* [ACTION ITEM] Output the text lines of all the rows below as a JSON list of strings, one string per line, with blank lines and the pictures left out.

Saved data entries:
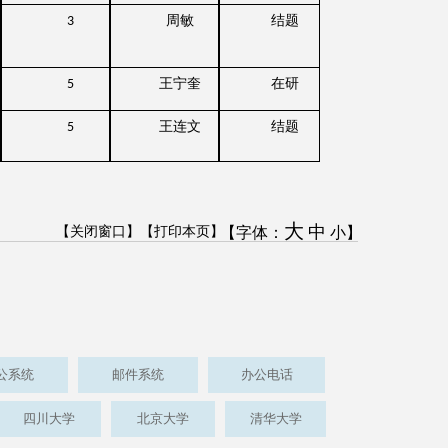
周敏
结题
3
王宁奎
在研
5
王连文
结题
5
大
中
【关闭窗口】
【打印本页】
【字体：
小
】
公系统
邮件系统
办公电话
四川大学
北京大学
清华大学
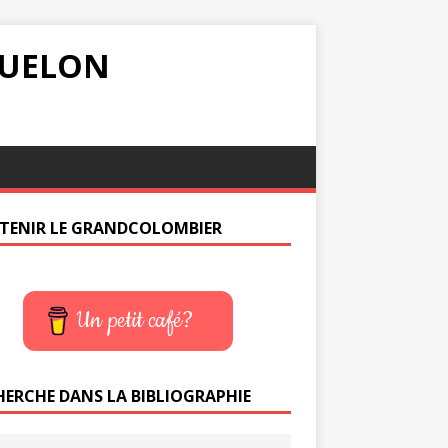
IQUELON
TENIR LE GRANDCOLOMBIER
Un petit café?
HERCHE DANS LA BIBLIOGRAPHIE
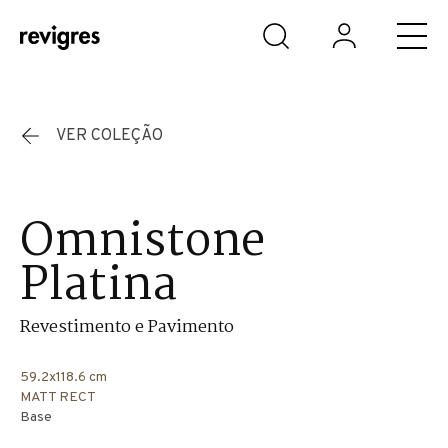
Saltar para o conteúdo principal
VER COLEÇÃO
Omnistone
Platina
Revestimento e Pavimento
59.2x118.6 cm
MATT RECT
Base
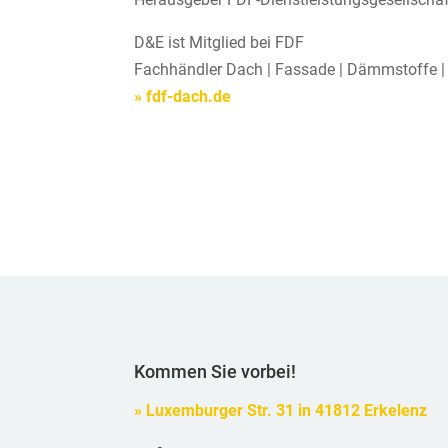
D&E ist Mitglied bei FDF
Fachhändler Dach | Fassade | Dämmstoffe | 
» fdf-dach.de
Kommen Sie vorbei!
» Luxemburger Str. 31 in 41812 Erkelenz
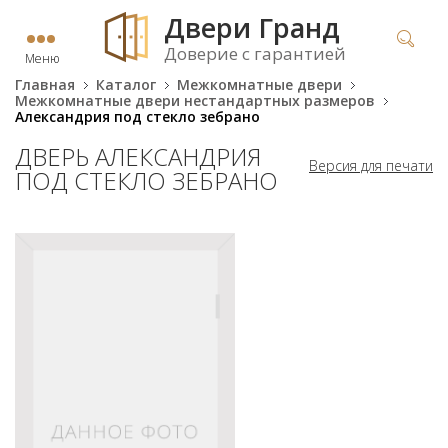
Двери Гранд
Доверие с гарантией
Меню
Главная
Каталог
Межкомнатные двери
Межкомнатные двери нестандартных размеров
Александрия под стекло зебрано
ДВЕРЬ АЛЕКСАНДРИЯ
Версия для печати
ПОД СТЕКЛО ЗЕБРАНО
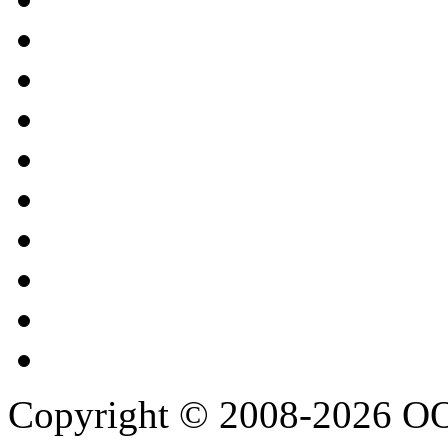
Copyright © 2008-2026 О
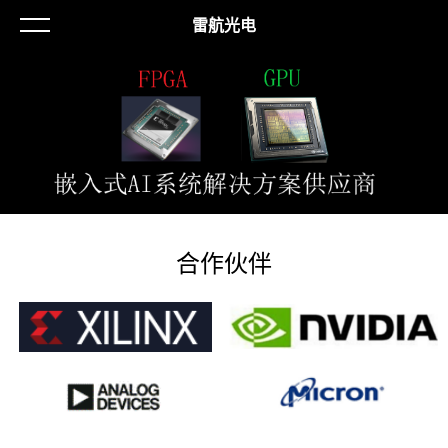
雷航光电
合作伙伴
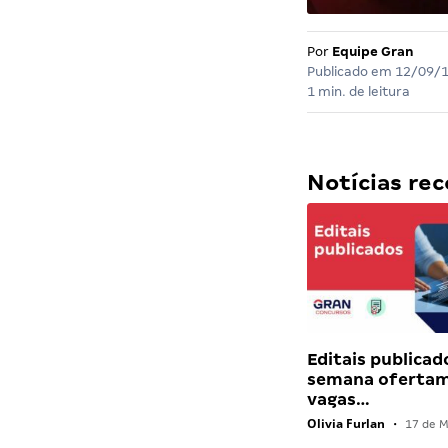
Por
Equipe Gran
Publicado em
12/09/
1 min. de leitura
Notícias r
Editais publicad
semana ofertam
vagas…
Olivia Furlan
•
17 de M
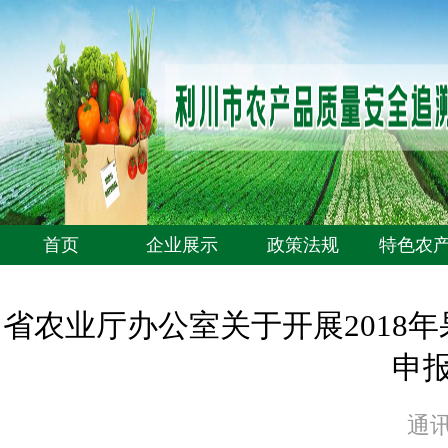
首页
企业展示
政策法规
特色农
省农业厅办公室关于开展2018
申
通讯员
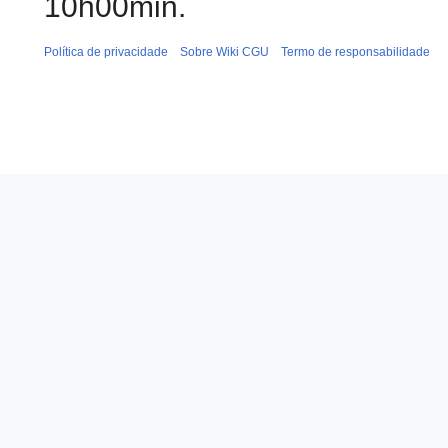
10h00min.
Política de privacidade
Sobre Wiki CGU
Termo de responsabilidade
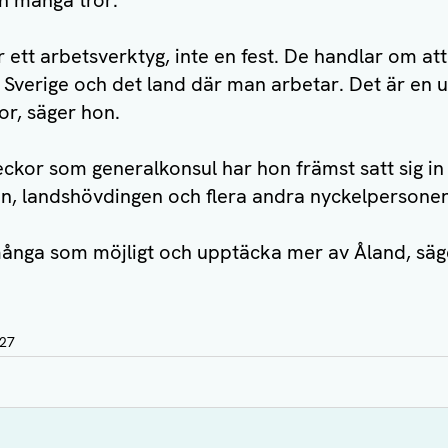
n många tror.
 ett arbetsverktyg, inte en fest. De handlar om at
Sverige och det land där man arbetar. Det är en u
r, säger hon.
ckor som generalkonsul har hon främst satt sig in i
en, landshövdingen och flera andra nyckelpersoner
å många som möjligt och upptäcka mer av Åland, säg
:27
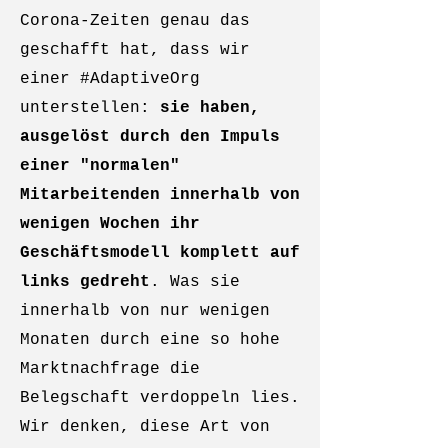
Corona-Zeiten genau das
geschafft hat, dass wir
einer #AdaptiveOrg
unterstellen:
sie haben,
ausgelöst durch den Impuls
einer "normalen"
Mitarbeitenden innerhalb von
wenigen Wochen ihr
Geschäftsmodell komplett auf
links gedreht
. Was sie
innerhalb von nur wenigen
Monaten durch eine so hohe
Marktnachfrage die
Belegschaft verdoppeln lies.
Wir denken, diese Art von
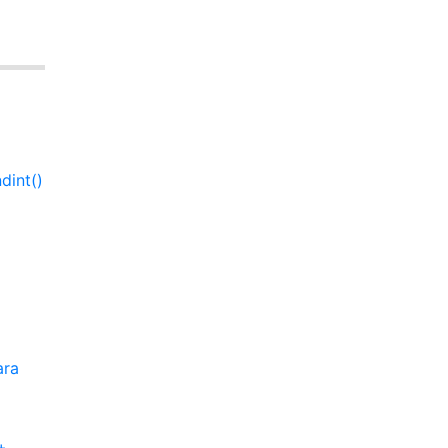
dint()
ara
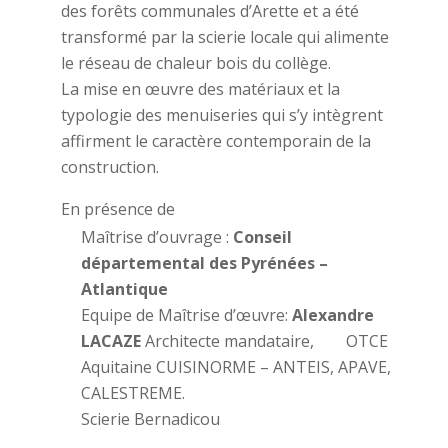
des forêts communales d’Arette et a été
transformé par la scierie locale qui alimente
le réseau de chaleur bois du collège.
La mise en œuvre des matériaux et la
typologie des menuiseries qui s’y intègrent
affirment le caractère contemporain de la
construction.
En présence de
Maîtrise d’ouvrage :
Conseil
départemental des Pyrénées –
Atlantique
Equipe de Maîtrise d’œuvre:
Alexandre
LACAZE
Architecte mandataire, OTCE
Aquitaine CUISINORME – ANTEIS, APAVE,
CALESTREME.
Scierie Bernadicou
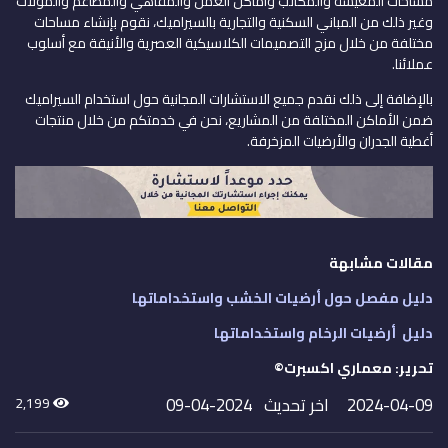
مساحات المعيشة والمكاتب وأماكن العمل والمقاهي والمطاعم والمولات
وغير ذلك من المباني السكنية والتجارية بالسيراميك، نقوم بإنشاء مساحات
مختلفة من خلال مزج التصميمات الكلاسيكية العصرية والأنيقة مع أسلوب
عملائنا.
بالإضافة إلى ذلك نقدم جميع الاستشارات المجانية حول استخدام السيراميك
ضمن الأماكن المختلفة من المشاريع، نحن في خدمتكم من خلال منتجات
أغطية الجدران والأرضيات المزخرفة.
مقالات مشابهة
دليل مفصل حول أرضيات الخشب واستخداماتها
دليل أرضيات الرخام واستخداماتها
تحرير: معماري اكسبرت©
2024-04-09
اخر تحديث 2024-04-09
2,199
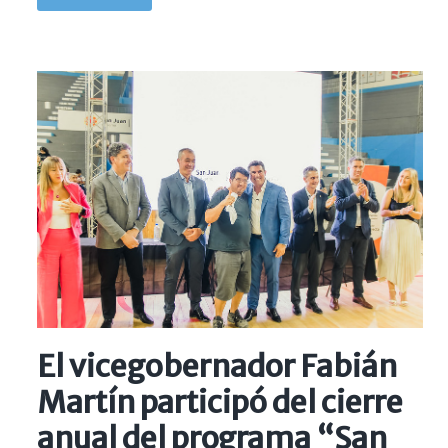
El vicegobernador Fabián
Martín participó del cierre
anual del programa “San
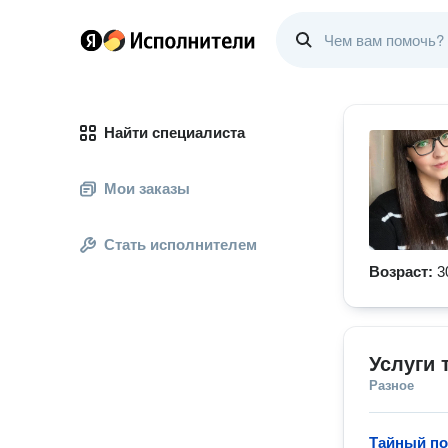
Найти специалиста
Мои заказы
Стать исполнителем
Возраст:
3
Услуги 
Разное
Тайный по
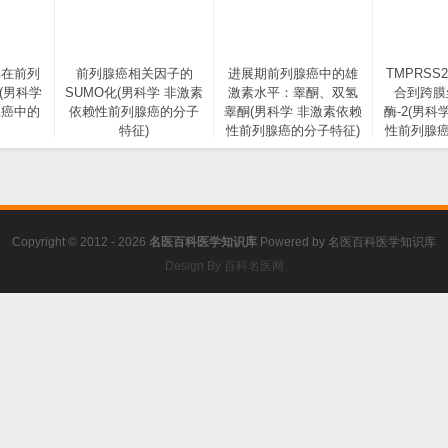
体在前列
前列腺癌相关因子的
进展期前列腺癌中的雄
TMPRSS
(男科学
SUMO化(男科学 非激素
激素水平：睾酮、双氢
合到跨膜
腺癌中的
依赖性前列腺癌的分子
睾酮(男科学 非激素依赖
酶-2(男科
特征)
性前列腺癌的分子特征)
性前列腺癌
Copyright © 2012 - 2026
名医百科医学知识库
Powered by
名医百科医学知识库
Design By 百科名医网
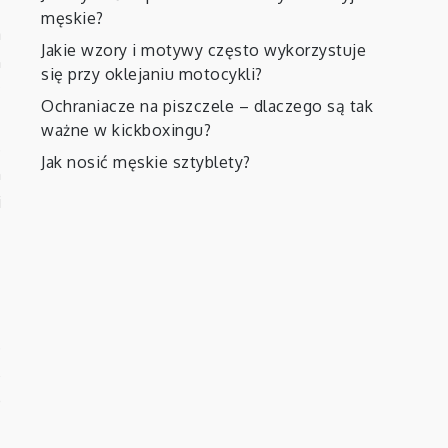
męskie?
a
Jakie wzory i motywy często wykorzystuje
h
się przy oklejaniu motocykli?
c
Ochraniacze na piszczele – dlaczego są tak
m
ważne w kickboxingu?
.
Jak nosić męskie sztyblety?
m
i
.
,
o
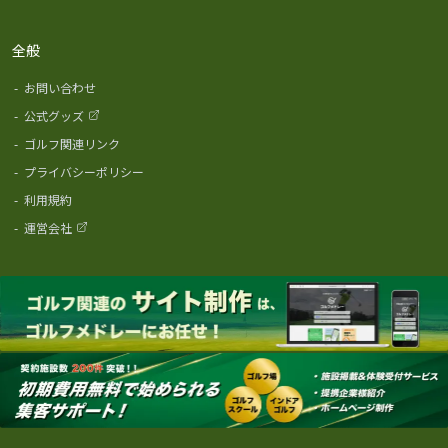
全般
-
お問い合わせ
-
公式グッズ
-
ゴルフ関連リンク
-
プライバシーポリシー
-
利用規約
-
運営会社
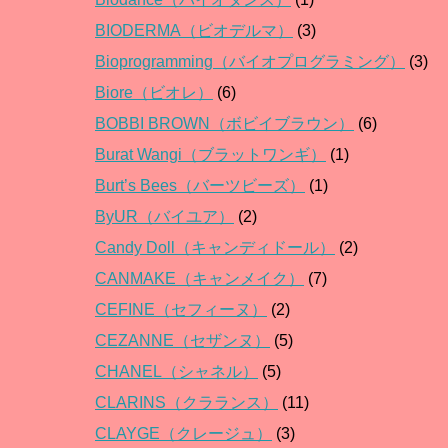
BIODERMA（ビオデルマ）
(3)
Bioprogramming（バイオプログラミング）
(3)
Biore（ビオレ）
(6)
BOBBI BROWN（ボビイブラウン）
(6)
Burat Wangi（ブラットワンギ）
(1)
Burt’s Bees（バーツビーズ）
(1)
ByUR（バイユア）
(2)
Candy Doll（キャンディドール）
(2)
CANMAKE（キャンメイク）
(7)
CEFINE（セフィーヌ）
(2)
CEZANNE（セザンヌ）
(5)
CHANEL（シャネル）
(5)
CLARINS（クラランス）
(11)
CLAYGE（クレージュ）
(3)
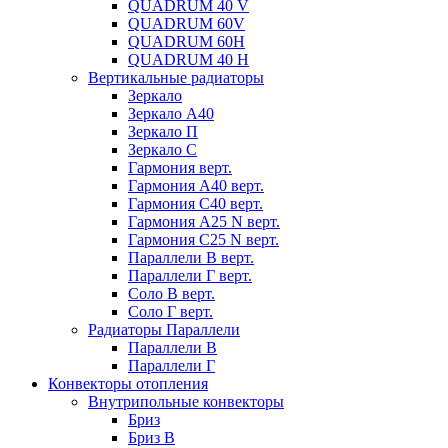
QUADRUM 40 V
QUADRUM 60V
QUADRUM 60H
QUADRUM 40 H
Вертикальные радиаторы
Зеркало
Зеркало А40
Зеркало П
Зеркало С
Гармония верт.
Гармония А40 верт.
Гармония С40 верт.
Гармония А25 N верт.
Гармония С25 N верт.
Параллели В верт.
Параллели Г верт.
Соло В верт.
Соло Г верт.
Радиаторы Параллели
Параллели В
Параллели Г
Конвекторы отопления
Внутрипольные конвекторы
Бриз
Бриз В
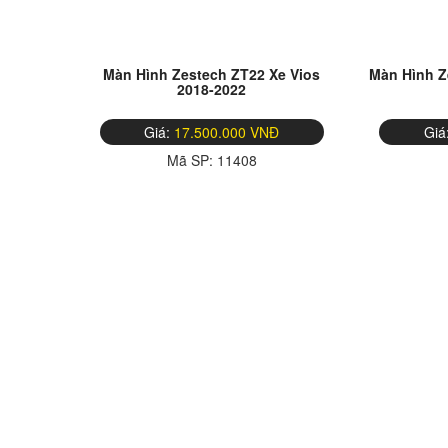
Màn Hình Zestech ZT22 Xe Vios
Màn Hình Z
2018-2022
Giá:
17.500.000 VNĐ
Giá
Mã SP:
11408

* [ANSWER TO THE EXERCISE]
[
  "周敏",
  "结题",
  "3",
  "王宁奎",
  "在研",
  "5",
  "王连文",
  "结题",
  "5",
  "大",
  "中",
  "【关闭窗口】",
  "【打印本页】",
  "【字体：",
  "小",
  "】",
  "公系统",
  "邮件系统",
  "办公电话",
  "四川大学",
  "北京大学",
  "清华大学",
  "IQUELON",
  "TENIR LE GRANDCOLOMBIER",
  "Un petit café?",
  "HERCHE DANS LA BIBLIOGRAPHIE",
  "Saltar para o conteúdo principal",
  "VER COLEÇÃO",
  "Omnistone",
  "Platina",
  "Revestimento e Pavimento",
  "59.2x118.6 cm",
  "MATT RECT",
  "Base",
  "D&E ist Mitglied bei FDF",
  "Fachhändler Dach | Fassade | Dämmstoffe | ",
  "» fdf-dach.de",
  "Kommen Sie vorbei!",
  "» Luxemburger Str. 31 in 41812 Erkelenz",
  "Двери Гранд",
  "Доверие с гарантией",
  "Меню",
  "Главная",
  "Каталог",
  "Межкомнатные двери",
  "Межкомнатные двери нестандартных размеров",
  "Александрия под стекло зебрано",
  "ДВЕРЬ АЛЕКСАНДРИЯ",
  "Версия для печати",
  "ПОД СТЕКЛО ЗЕБРАНО",
  "Copyright © 2008-2026 О",
  "雷航光电",
  "合作伙伴",
  "Por",
  "Equipe Gran",
  "Publicado em",
  "12/09/",
  "1 min. de leitura",
  "Notícias r",
  "Editais publicad",
  "semana ofertam",
  "vagas…",
  "Olivia Furlan",
  "•",
  "17 de M",
  "首页",
  "企业展示",
  "政策法规",
  "特色农",
  "省农业厅办公室关于开展2018",
  "申",
  "通讯员",
  "10h00min.",
  "Política de privacidade",
  "Sobre Wiki CGU",
  "Termo de responsabilidade",
  "n många tror.",
  " ett arbetsverktyg, inte en fest. De handlar om at",
  "Sverige och det land där man arbetar. Det är en u",
  "r, säger hon.",
  "ckor som generalkonsul har hon främst satt sig in i",
  "en, landshövdingen och flera andra nyckelpersoner",
  "å många som möjligt och upptäcka mer av Åland, säg",
  ":27",
  "Corona-Zeiten genau das",
  "geschafft hat, dass wir",
  "einer #AdaptiveOrg",
  "unterstellen:",
  "sie haben,",
  "ausgelöst durch den Impuls",
  "einer \"normalen\"",
  "Mitarbeitenden innerhalb von",
  "wenigen Wochen ihr",
  "Geschäftsmodell komplett auf",
  "links gedreht",
  ". Was sie",
  "innerhalb von nur wenigen",
  "Monaten durch eine so hohe",
  "Marktnachfrage die",
  "Belegschaft verdoppeln lies.",
  "Wir denken, diese Art von",
  "dint()",
  "ara",
  "des forêts communales d’Arette et a été",
  "transformé par la scierie locale qui alimente",
  "le réseau de chaleur bois du collège.",
  "La mise en œuvre des matériaux et la",
  "typologie des menuiseries qui s’y intègrent",
  "affirment le caractère contemporain de la",
  "construction.",
  "En présence de",
  "Maîtrise d’ouvrage :",
  "Conseil",
  "départemental des Pyrénées –",
  "Atlantique",
  "Equipe de Maîtrise d’œuvre:",
  "Alexandre",
  "LACAZE",
  "Architecte mandataire, OTCE",
  "Aquitaine CUISINORME – ANTEIS, APAVE,",
  "CALESTREME.",
  "Scierie Bernadicou",
  "مساحات المعيشة والمكاتب وأماكن العمل والمقاهي والمطاعم والمولات",
  "وغير ذلك من المباني السكنية والتجارية بالسيراميك، نقوم بإنشاء مساحات",
  "مختلفة من خلال مزج التصميمات الكلاسيكية العصرية والأنيقة مع أسلوب",
  "عملائنا.",
  "بالإضافة إلى ذلك نقدم جميع الاستشارات المجانية حول استخدام السيراميك",
  "ضمن الأماكن المختلفة من المشاريع، نحن في خدمتكم من خلال منتجات",
  "أغطية الجدران والأرضيات المزخرفة.",
  "مقالات مشابهة",
  "دليل مفصل حول أرضيات الخشب واستخداماتها",
  "دليل أرضيات الرخام واستخداماتها",
  "تحرير: معماري اكسبرت©",
  "2024-04-09",
  "اخر تحديث 2024-04-09",
  "2,199",
  "El vicegobernador Fabián",
  "Martín participó del cierre",
  "anual del programa “San",
  "Найти специалиста",
  "Мои заказы",
  "Стать исполнителем",
  "Возраст:",
  "3",
  "Услуги ",
  "Разное",
  "Тайный по",
  "体在前列",
  "前列腺癌相关因子的",
  "进展期前列腺癌中的雄",
  "TMPRSS",
  "(男科学",
  "SUMO化(男科学 非激素",
  "激素水平：睾酮、双氢",
  "合到跨膜",
  "腺癌中的",
  "依赖性前列腺癌的分子",
  "睾酮(男科学 非激素依赖",
  "酶-2(男科",
  "特征)",
  "性前列腺癌的分子特征)",
  "性前列腺癌",
  "Copyright © 2012 - 2026",
  "名医百科医学知识库",
  "Powered by",
  "名医百科医学知识库",
  "Design By 百科名医网",
  "męskie?",
  "a",
  "Jakie wzory i motywy często wykorzystuje",
  "h",
  "się przy oklejaniu motocykli?",
  "c",
  "Ochraniacze na piszczele – dlaczego są tak",
  "m",
  "ważne w kickboxingu?",
  ".",
  "Jak nosić męskie sztyblety?",
  "m",
  "i",
  ".",
  ",",
  "o",
  "全般",
  "-",
  "お問い合わせ",
  "-",
  "公式グッズ",
  "-",
  "ゴルフ関連リンク",
  "-",
  "プライバシーポリシー",
  "-",
  "利用規約",
  "-",
  "運営会社",
  "BIODERMA（ビオデルマ）",
  "(3)",
  "Bioprogramming（バイオプログラミング）",
  "(3)",
  "Biore（ビオレ）",
  "(6)",
  "BOBBI BROWN（ボビイブラウン）",
  "(6)",
  "Burat Wangi（ブラットワンギ）",
  "(1)",
  "Burt’s Bees（バーツビーズ）",
  "(1)",
  "ByUR（バイユア）",
  "(2)",
  "Candy Doll（キャンディドール）",
  "(2)",
  "CANMAKE（キャンメイク）",
  "(7)",
  "CEFINE（セフィーヌ）",
  "(2)",
  "CEZANNE（セザンヌ）",
  "(5)",
  "CHANEL（シャネル）",
  "(5)",
  "CLARINS（クラランス）",
  "(11)",
  "CLAYGE（クレージュ）",
  "(3)",
  "QUADRUM 40 V",
  "QUADRUM 60V",
  "QUADRUM 60H",
  "QUADRUM 40 H",
  "Вертикальные радиаторы",
  "Зеркало",
  "Зеркало А40",
  "Зеркало П",
  "Зеркало С",
  "Гармония верт.",
  "Гармония А40 верт.",
  "Гармония С40 верт.",
  "Гармония А25 N верт.",
  "Гармония С25 N верт.",
  "Параллели В верт.",
  "Параллели Г верт.",
  "Соло В верт.",
  "Соло Г верт.",
  "Радиаторы Параллели",
  "Параллели В",
  "Параллели Г",
  "Конвекторы отопления",
  "Внутрипольные конвекторы",
  "Бриз",
  "Бриз В",
  "Màn Hình Zestech ZT22 Xe Vios",
  "Màn Hình Z",
  "2018-2022",
  "Giá:",
  "17.500.000 VNĐ",
  "Giá",
  "Mã SP:",
  "11408"
]